Questo criminale aveva legami con persone ricche e potenti, come Donald Trump e Bill Clinton, così come Bill Gates, Les Wexner (presidente della Victoria’s Secret) e molti altri. E colpisce il fatto che la sua attività sia durata a lungo, nonostante fosse stato condannato nel 2007 con un accordo eccessivamente favorevole per Epstein.
L’ipotesi più forte è quella di una cospirazione in cui c’era una rete di contatti di Epstein che faceva loro favori e li portava nelle sue numerose proprietà, per poi ricattarli utilizzando informazioni compromettenti di natura sessuale e illegale. E, cosa ancora peggiore, era presumibilmente un agente dei servizi segreti, secondo quanto dichiarato durante l’udienza di conferma al Senato da Alexander Acosta, che è stato segretario del Lavoro con Trump nella prima amministrazione.
“Mi hanno detto che era dei servizi segreti e di lasciar perdere” è stata la sua risposta quando gli è stato chiesto perché, essendo procuratore dello Stato a Miami, avesse offerto una condanna così clemente a Epstein, data la gravità dei crimini e l’enorme quantità di prove. Questo è riportato in un articolo del Daily Beast firmato dalla giornalista Vicky Ward, che ha indagato su Epstein dal 2002. Ward cita una fonte informata del team di transizione di Trump che ha intervistato Acosta sul caso.

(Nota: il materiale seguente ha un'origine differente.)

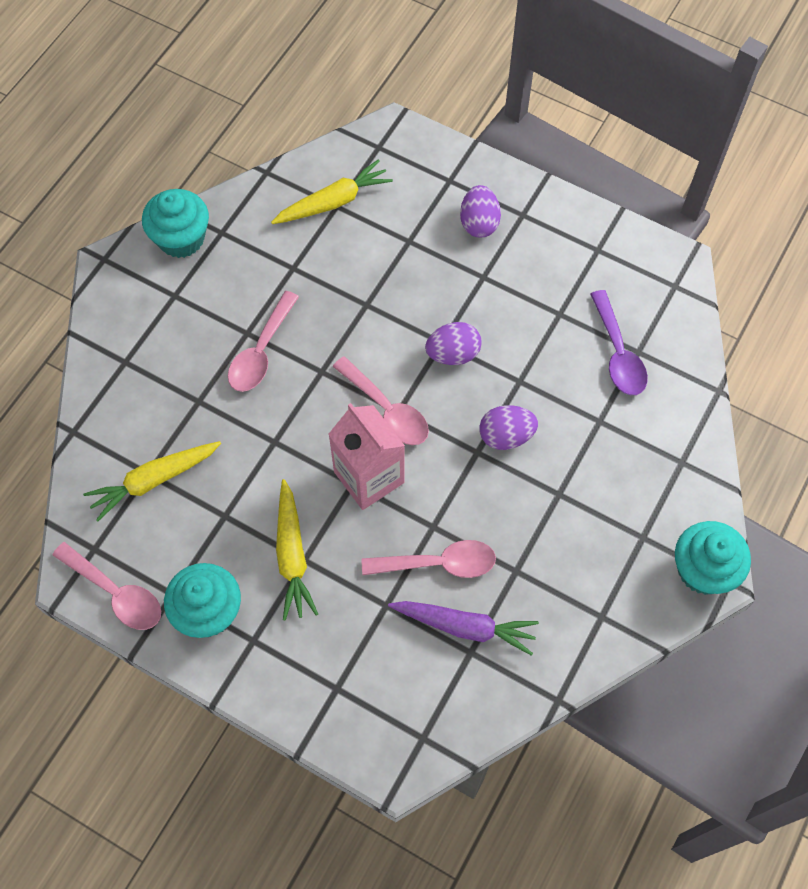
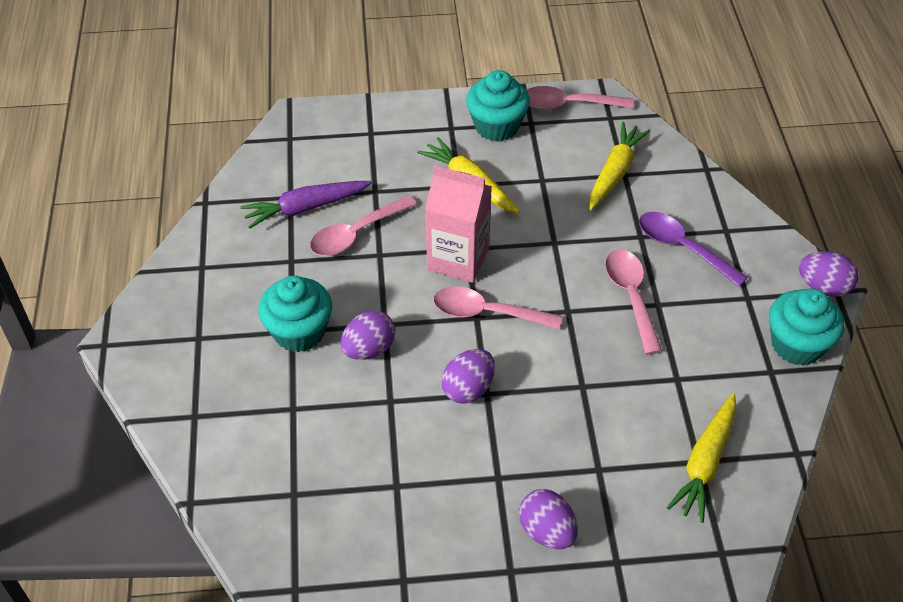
camera: 145 degrees right, 15 degrees down
(109, 267) = (823, 287): none -> purple egg
(618, 353) = (313, 480): purple spoon -> purple spoon (683, 248)
(703, 570) = (131, 341): turquoise cupcake -> turquoise cupcake (299, 332)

La conferma di Acosta risale al 2017. Il suo accordo con Epstein risale al 2007. E ad oggi non abbiamo più trasparenza, nonostante le minacce di Trump e del suo team. Questo smonta l’idea di uno Stato benigno e mostra piuttosto il volto del potere, dei potenti e di ciò di cui sono capaci.
Critica contro cinismo
Non c’è bisogno di diventare cinici e amareggiati. Si tratta solo di capire che non si deve credere ciecamente a nessuno. Nemmeno a coloro che condividono le proprie idee politiche. Anche il cinismo adotta pregiudizi mascherati da giudizi a priori.
Direbbero “è impossibile una cultura politica diversa”. Quando in realtà questo non è un dato di fatto. Il trucco sta nel verificare e misurare, e nell’introdurre le variabili adeguate nell’esperimento.